Michelle Martin

Ordinary time

Wednesday, June 2, 2021

One of my favorite things about summer is the food.

Fresh fruits and vegetables are in season and on sale — and even better fresh from the garden — ice cream tastes even better on a hot day, and what some people think of as movie theater popcorn will always remind me of the concession stand at the public pool near my childhood home.

Maybe the best thing about summer food, though, is how much of it is cooked outdoors. Once the temperature makes it above, say, 60 degrees on a regular basis, at least a couple of dinners a week in our house come from the old Weber grill that lives in the garage during the winter.

I say this even though I don’t (or I almost never) cook on the grill. Grilling is my husband’s province, a skill he is proud of perfecting over the years, and I would never want to take that away from him.

I would maybe want to get him a new grill; the one he is using was originally a hand-me-down, and it’s lost its ash pan and at least a couple of its wooden handles, and one of the legs doesn’t have a foot. It’s a little rusty on the outside, too.

We do replace the grate every year or so.

But every time I suggest replacing the grill, he says no. This one works fine, he says, even if he has to carry it to the garbage can to empty the cold ashes. And it’s already beaten up, so other than pulling it in the garage in the winter, we don’t take any trouble to protect it from the elements. We leave it unsecured in our backyard, scarcely 3 feet from the fence that separates the yard from the sidewalk. After all, who would want to take it?

So on summer evenings when it stays light late, we fire up the grill (I have mastered starting the coals) and once the food is prepped, we pull out lawn chairs and watch the world walk by on the sidewalk outside the fence. We can have music from the radio, or a ball game. We talk, and the kids wander in and out of the house, asking questions (“When will dinner be ready?”), playing, reading.

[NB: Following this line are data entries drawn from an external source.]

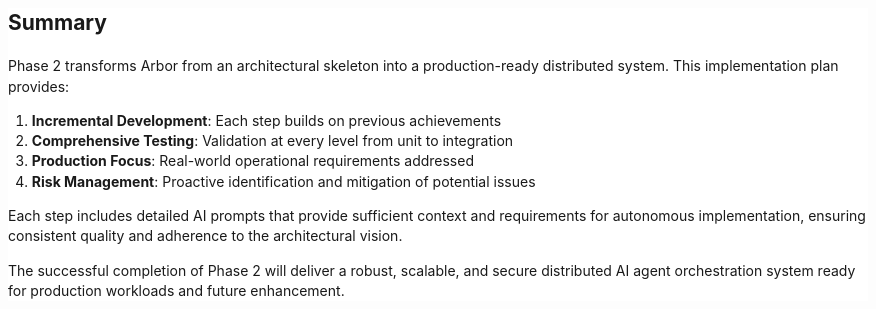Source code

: ## Summary

Phase 2 transforms Arbor from an architectural skeleton into a production-ready distributed system. This implementation plan provides:

1. **Incremental Development**: Each step builds on previous achievements
2. **Comprehensive Testing**: Validation at every level from unit to integration
3. **Production Focus**: Real-world operational requirements addressed
4. **Risk Management**: Proactive identification and mitigation of potential issues

Each step includes detailed AI prompts that provide sufficient context and requirements for autonomous implementation, ensuring consistent quality and adherence to the architectural vision.

The successful completion of Phase 2 will deliver a robust, scalable, and secure distributed AI agent orchestration system ready for production workloads and future enhancement.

We usually end up eating indoors, but the food tastes better when it’s cooked outside, whether hamburgers or chicken or steak.

Sometimes dinner is late on those nights, but it doesn’t matter so much once school is over for the year and there’s no homework to finish.

It’s lovely, but it gets me no closer to coming up with a Father’s Day gift for my husband.

This year, as we move into summer, I hope we all get a chance to sit back and relax, smell dinner on the grill and hear kids playing. There are holidays in the summer, of course, but less elaborate and lower pressure others, giving us all a chance to rest and recharge during the longest stretch of Ordinary Time in the year.